Friday, November 01, 2019

Solid Food

I don't want to say too much, but Jesus is our brother. It's a new thing, when Jesus is no longer our fire insurance--though we never presume--and we are indeed family.

Am I ready to accept that Jesus considers me His friend and brother? Do you remember the day a younger sibling was his or her own person, and not just the kid you have to keep safe?

When warriors talk about brotherhood, it means, "I'd die for you, and you'd die for me." It's thicker than blood. It's the kind of love that men rarely speak of. We're rarely allowed to, these days.

Jesus wants me with him. This is what he meant when he said, "I no longer call you servants, but friends." I will never outgrow my need for Him, but--mystery of mysteries--it is not foolish to console Him. He did not turn away St. Simon of Cyrene; it was not a show. He was consoled. And the holy women, they consoled Our Lord, too.

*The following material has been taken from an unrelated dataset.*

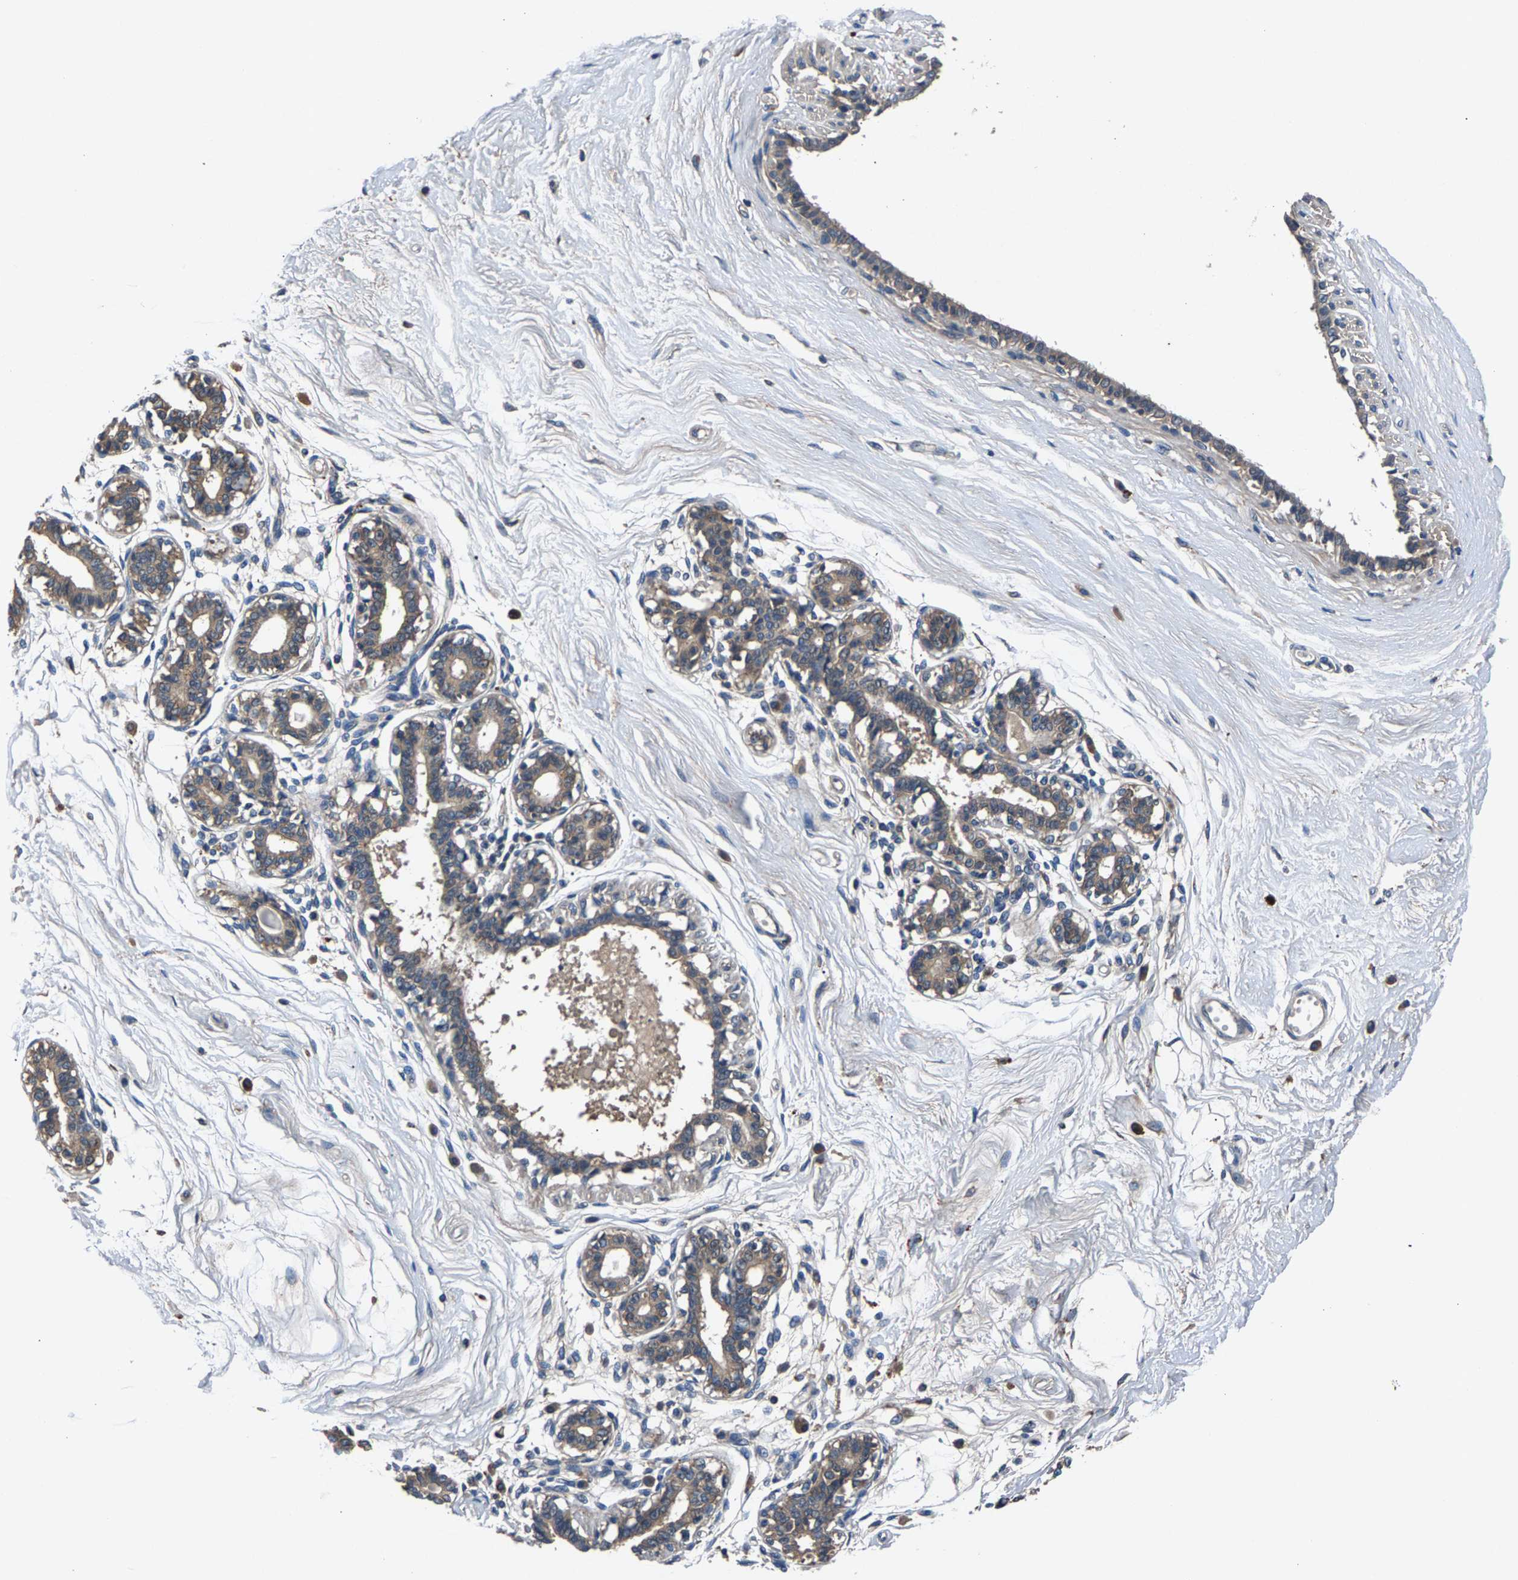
{"staining": {"intensity": "negative", "quantity": "none", "location": "none"}, "tissue": "breast", "cell_type": "Adipocytes", "image_type": "normal", "snomed": [{"axis": "morphology", "description": "Normal tissue, NOS"}, {"axis": "topography", "description": "Breast"}], "caption": "Adipocytes show no significant protein positivity in benign breast. The staining was performed using DAB to visualize the protein expression in brown, while the nuclei were stained in blue with hematoxylin (Magnification: 20x).", "gene": "PRXL2C", "patient": {"sex": "female", "age": 45}}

If Jesus invites us to console Him, we are on the Way of the Cross. And therefore, on the way to glory.

Thursday, October 31, 2019

I Don't Believe In "The Universe." I Believe In God.

"It almost makes you believe in the universe again. Almost." First of all, in context, I'm sure Washington Nationals pitcher Daniel Hudson is a great guy. (It's not his quote.) And of course he missed World Series Game 1 to be with his newborn daughter, because that's what a good father and husband does, if he can. Secondly, whatever personal problems players on the Houston Astros have, God is not punishing the team for those. I'd love to know one day the intimate workings of Providence, in regard to individual games and their outcomes, but as it appears from here, baseball just isn't that important, in the grand scheme of things. (Don't misunderstand me; if you're reading this, I love baseball more than you do.)

Most importantly, what is so charming about some seemingly arbitrary, impersonal force? Admittedly, one sees or hears this a lot. I guess if we're tossed to and fro by impersonal forces, we're not accountable to anyone whose judgment matters, including God. Yet in reality, God has a Name, and a face. And the Holy Spirit, mind you, may be mysterious, but He's personal, if anyone ever has been.

You'd have to wonder at people's tragedies, if they'd rather believe in impersonal forces than in the God who made them. The God who gave them a name and a face, too.

Monday, October 28, 2019

Still Not Quite Right

Grief wreaks havoc. I still have a rather ambiguous relationship to eating; I do it because I have to. I graze, rather than eating big meals. It will be nice to experience the enjoyment of eating again. I know I will. No pain lasts forever, especially not in the light of eternity.

Then I feel guilty, because this grief is not in some objective sense the worst loss. I have an internet friend who could tell us all about loss and grief, and I defer to her. Yet when she says, "I will never be OK with this," that corresponds with something I understand, and it helps me.

On the other hand, I need and want the freedom to say that I'm not OK, that I have been changed somehow by grief, that in these moments, the world does not look quite the same, and in some way, it never will again.

The Lord retains the right to make something good out of bad, and in faith and hope, I expect Him to do it. But there's no rush here; if I want to cry, I'll cry, and I'll brook no debate about it.

The Enemy loves the times when I have doubted everything I thought I knew, about myself, about God, and the goodness of creation. That father of lies loves my bitterness, my resentment, my anger, and whatever bad else. If that snake can keep me from praying, it's the only chance he has.

I just hit back with the Memorare; I cast myself into the arms of Mother, and thereby, into the arms of God the Father.

I don't know what the future holds, or how to handle it. I do know that I am ever and always Jason Layne Kettinger, renewed in Christ by the grace of the Holy Spirit, and one could do worse.